[EXCERPTED PASSAGE]
Now, I did say “apart from what we’ve already accounted for in determining the prior probability.” So there is some sense in which I claim the evidence of the Gospels argues against the historicity of Jesus. But what sense exactly is that? Is it, as McGrath here falsely implies, that I am adding up false story after false story and concluding each false story reduces the probability of Jesus? Absolutely not. Explicitly not. And any honest person who actually read my work knows this. To the contrary, I have argued on this blog that more evidence of Jesus’s mythification probably couldn’t further reduce the historicity of Jesus. Because once you are that mythical, there is no more mythical you can be. Or to be more precise, there is no more evidence in our background as to the frequency of persons that mythologized, being mythical.
The Gospels only tell us, not on an item-by-item basis, but globally, how mythologized Jesus was. The answer: just as mythologized as a lot of other mythical people. In fact, few historical persons were ever that mythologized. I’ve explained this to McGrath before. If you put Jesus and everyone else as mythologized as he is into a hat, and drew one out at random, the odds you’d draw a historical person are no better than 1 in 3—and possibly as bad as 1 in 15 (OHJ, Ch. 6). Because this cannot be circularly prejudged—so we cannot say in advance whether the person drawn out of that hat is Jesus or not. The odds must be the same. For Jesus as for anyone else in the hat. That can only be changed with evidence—that is, evidence specifically that Jesus is more likely historical than the others in that hat. Notably, exactly what McGrath wants to say.

[REQUEST 1]
According to the passage on the historicity of Jesus, why could more evidence of Jesus's mythification probably not further reduce his historicity? Answer in one to three sentences.
[REQUEST 2]
Print the passage on the historicity of Jesus from "The Gospels only" to "wants to say.".

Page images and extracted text
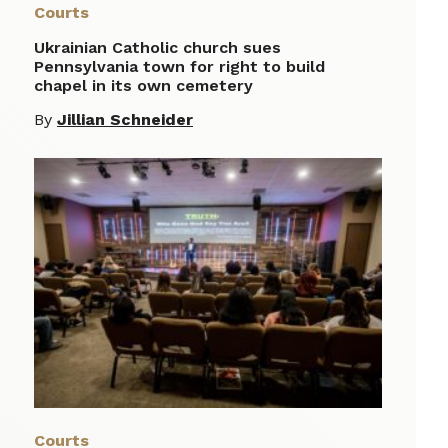
Courts
Ukrainian Catholic church sues
Pennsylvania town for right to build
chapel in its own cemetery
By
Jillian Schneider
Courts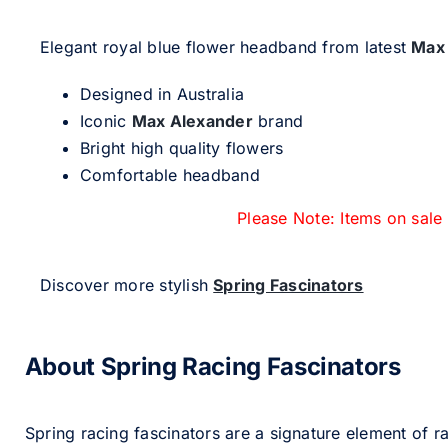
Elegant royal blue flower headband from latest
Max
Designed in Australia
Iconic
Max Alexander
brand
Bright high quality flowers
Comfortable headband
Please Note: Items on sale
Discover more stylish
Spring Fascinators
About Spring Racing Fascinators
Spring racing fascinators are a signature element of ra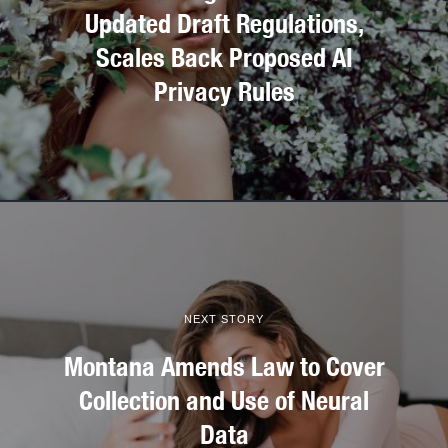
Updated Draft Regulations,
Scales Back Proposed AI
Privacy Rules
NEXT STORY
Montana Amends Law to Cover
Collection and Use of Neural
Data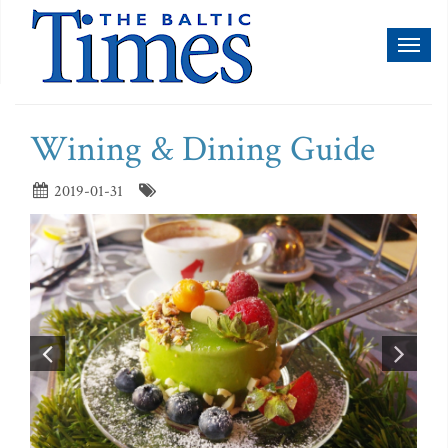
Toggl
naviga
Wining & Dining Guide
2019-01-31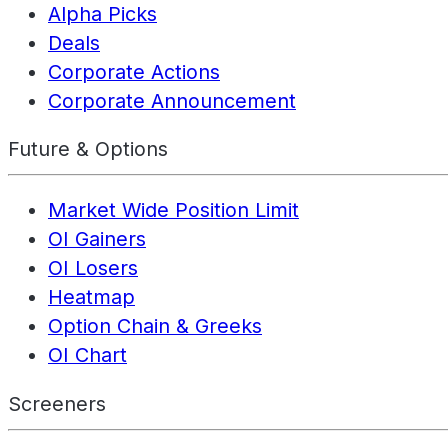
Alpha Picks
Deals
Corporate Actions
Corporate Announcement
Future & Options
Market Wide Position Limit
OI Gainers
OI Losers
Heatmap
Option Chain & Greeks
OI Chart
Screeners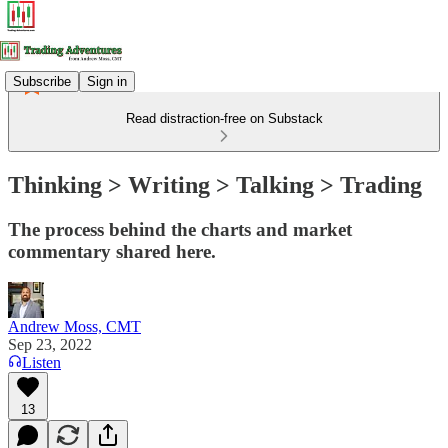
Subscribe
Sign in
Read distraction-free on Substack
Thinking > Writing > Talking > Trading
The process behind the charts and market
commentary shared here.
Andrew Moss, CMT
Sep 23, 2022
Listen
13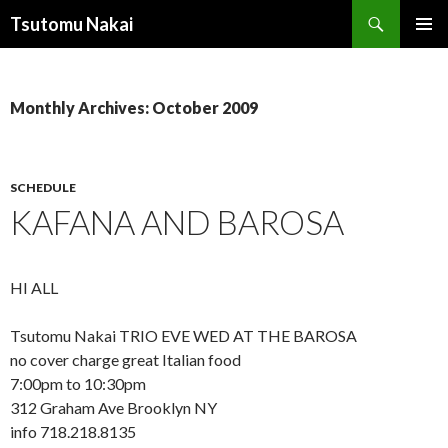
Search
Tsutomu Nakai
SKIP
PRIMAR
TO
MENU
CONTENT
Monthly Archives: October 2009
SCHEDULE
KAFANA AND BAROSA
HI ALL
Tsutomu Nakai TRIO EVE WED AT THE BAROSA
no cover charge great Italian food
7:00pm to 10:30pm
312 Graham Ave Brooklyn NY
info 718.218.8135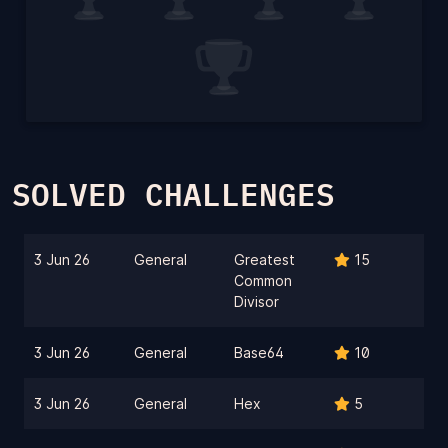
SOLVED CHALLENGES
3 Jun 26
General
Greatest
15
Common
Divisor
3 Jun 26
General
Base64
10
3 Jun 26
General
Hex
5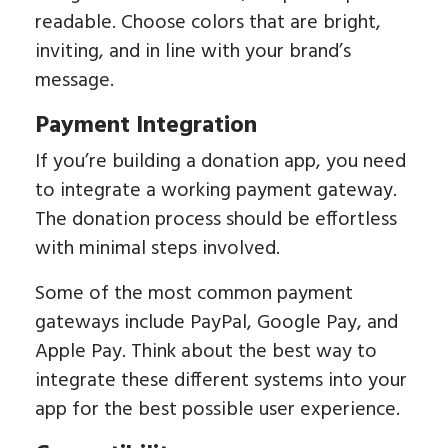
readable. Choose colors that are bright,
inviting, and in line with your brand’s
message.
Payment Integration
If you’re building a donation app, you need
to integrate a working payment gateway.
The donation process should be effortless
with minimal steps involved.
Some of the most common payment
gateways include PayPal, Google Pay, and
Apple Pay. Think about the best way to
integrate these different systems into your
app for the best possible user experience.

[YOUR RESPONSE 1]
Once someone is that mythical, there is no more mythical they can be. More precisely, the background evidence says nothing further about how often persons who were mythologized to that degree were mythical.

[YOUR RESPONSE 2]
The Gospels only tell us, not on an item-by-item basis, but globally, how mythologized Jesus was. The answer: just as mythologized as a lot of other mythical people. In fact, few historical persons were ever that mythologized. I’ve explained this to McGrath before. If you put Jesus and everyone else as mythologized as he is into a hat, and drew one out at random, the odds you’d draw a historical person are no better than 1 in 3—and possibly as bad as 1 in 15 (OHJ, Ch. 6). Because this cannot be circularly prejudged—so we cannot say in advance whether the person drawn out of that hat is Jesus or not. The odds must be the same. For Jesus as for anyone else in the hat. That can only be changed with evidence—that is, evidence specifically that Jesus is more likely historical than the others in that hat. Notably, exactly what McGrath wants to say.